◆ **Dataset entries**
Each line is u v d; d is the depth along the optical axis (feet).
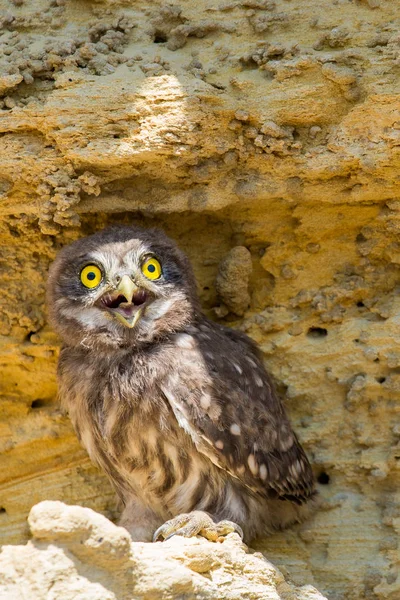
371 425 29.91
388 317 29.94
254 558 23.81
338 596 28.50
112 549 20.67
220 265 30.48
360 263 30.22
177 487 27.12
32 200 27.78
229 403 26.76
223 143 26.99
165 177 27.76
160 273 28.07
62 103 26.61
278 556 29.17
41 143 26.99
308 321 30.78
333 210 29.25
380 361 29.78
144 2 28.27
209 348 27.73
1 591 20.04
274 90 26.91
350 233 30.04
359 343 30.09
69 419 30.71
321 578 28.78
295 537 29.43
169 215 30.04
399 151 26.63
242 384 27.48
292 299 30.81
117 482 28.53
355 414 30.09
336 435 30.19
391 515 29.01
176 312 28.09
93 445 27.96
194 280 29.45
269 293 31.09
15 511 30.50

* * *

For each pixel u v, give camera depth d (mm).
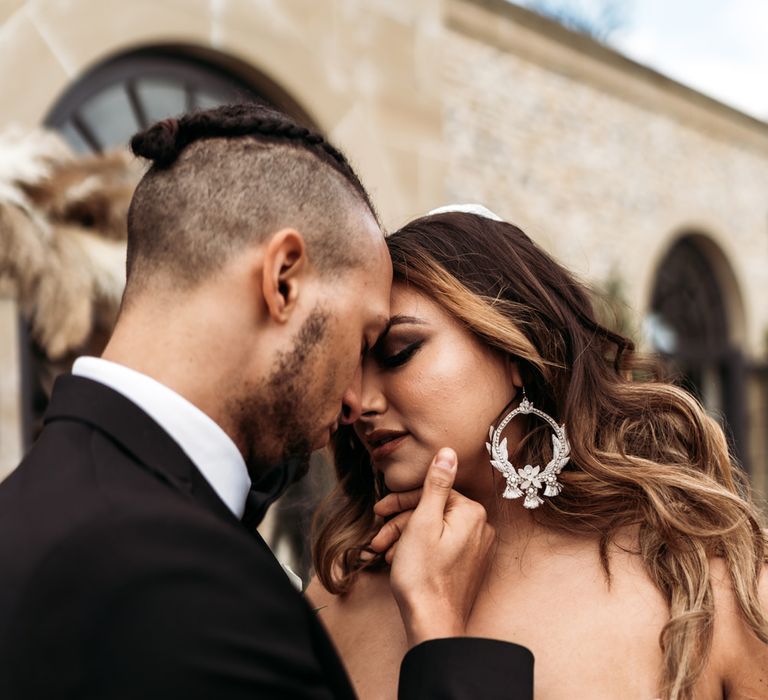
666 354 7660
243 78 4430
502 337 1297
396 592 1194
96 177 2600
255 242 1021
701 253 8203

◆ **PROBLEM DETAILS**
Could you output exactly the lines above, from the line with "Each line is" up to and including the line with "15 511 30.50", and nothing else, skipping the pictures?

◆ **ANSWER FOR THIS EXERCISE**
Each line is u v d; d is the depth along the optical axis (feet).
371 425 29.91
388 317 29.94
254 558 23.81
338 596 28.50
112 549 20.67
220 265 30.48
360 263 30.22
177 487 27.12
32 200 27.78
229 403 26.76
223 143 26.99
165 177 27.76
160 273 28.07
62 103 26.61
278 556 29.17
41 143 26.99
308 321 30.78
333 210 29.25
380 361 29.78
144 2 28.27
209 348 27.73
1 591 20.04
274 90 26.91
350 233 30.04
359 343 30.09
69 419 30.71
321 578 28.78
295 537 29.43
169 215 30.04
399 151 26.63
242 384 27.48
292 299 30.81
117 482 28.53
355 414 30.09
336 435 30.19
391 515 29.01
176 312 28.09
93 445 27.96
194 280 29.45
269 293 31.09
15 511 30.50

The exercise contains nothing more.